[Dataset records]
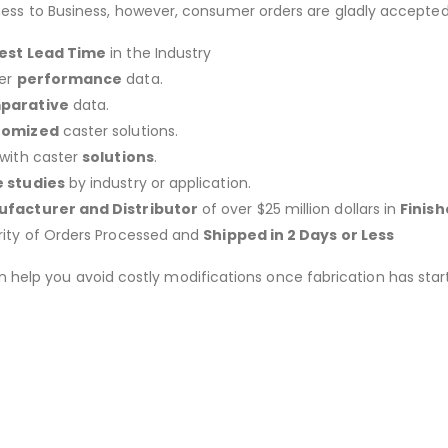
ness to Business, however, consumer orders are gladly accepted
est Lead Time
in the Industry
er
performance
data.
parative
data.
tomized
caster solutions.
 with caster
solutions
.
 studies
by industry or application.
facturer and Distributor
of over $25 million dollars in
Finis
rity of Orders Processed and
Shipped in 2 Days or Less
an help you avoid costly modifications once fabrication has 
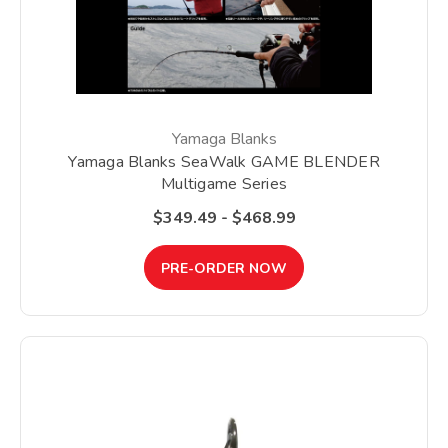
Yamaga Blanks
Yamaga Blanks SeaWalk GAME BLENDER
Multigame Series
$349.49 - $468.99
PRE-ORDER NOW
* * *
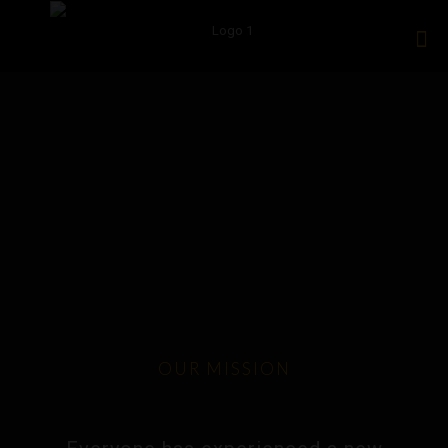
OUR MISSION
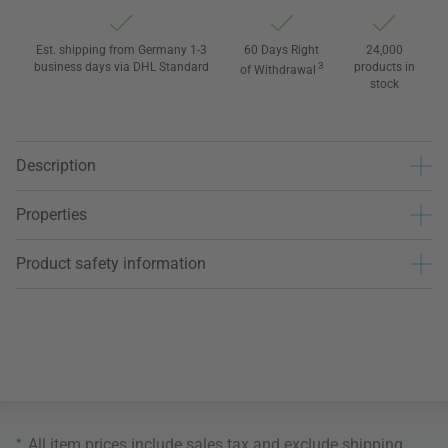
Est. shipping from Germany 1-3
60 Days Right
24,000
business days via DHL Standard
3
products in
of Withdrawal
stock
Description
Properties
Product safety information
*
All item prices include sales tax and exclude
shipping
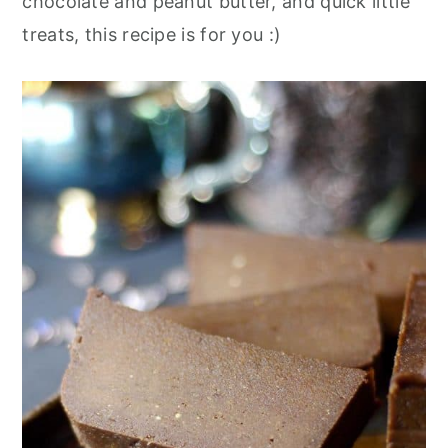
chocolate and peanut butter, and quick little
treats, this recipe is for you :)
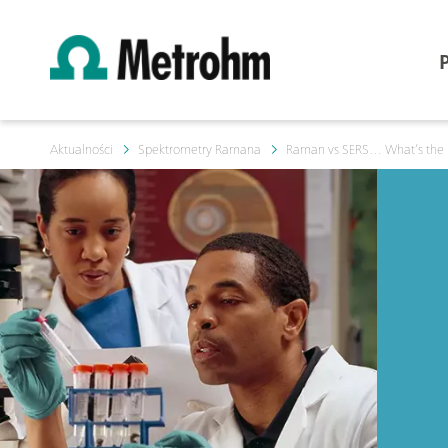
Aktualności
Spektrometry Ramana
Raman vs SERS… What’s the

#### What is being asked:
Set down the lines of data from the line with "Est. shipping from Germany 1-3" up to and including the line with "Raman vs SERS… What’s the", copied without changes and leaving out the pictures.

#### Answer below:
Est. shipping from Germany 1-3
60 Days Right
24,000
business days via DHL Standard
3
products in
of Withdrawal
stock
Description
Properties
Product safety information
*
All item prices include sales tax and exclude
shipping
chocolate and peanut butter, and quick little
treats, this recipe is for you :)
Aktualności
Spektrometry Ramana
Raman vs SERS… What’s the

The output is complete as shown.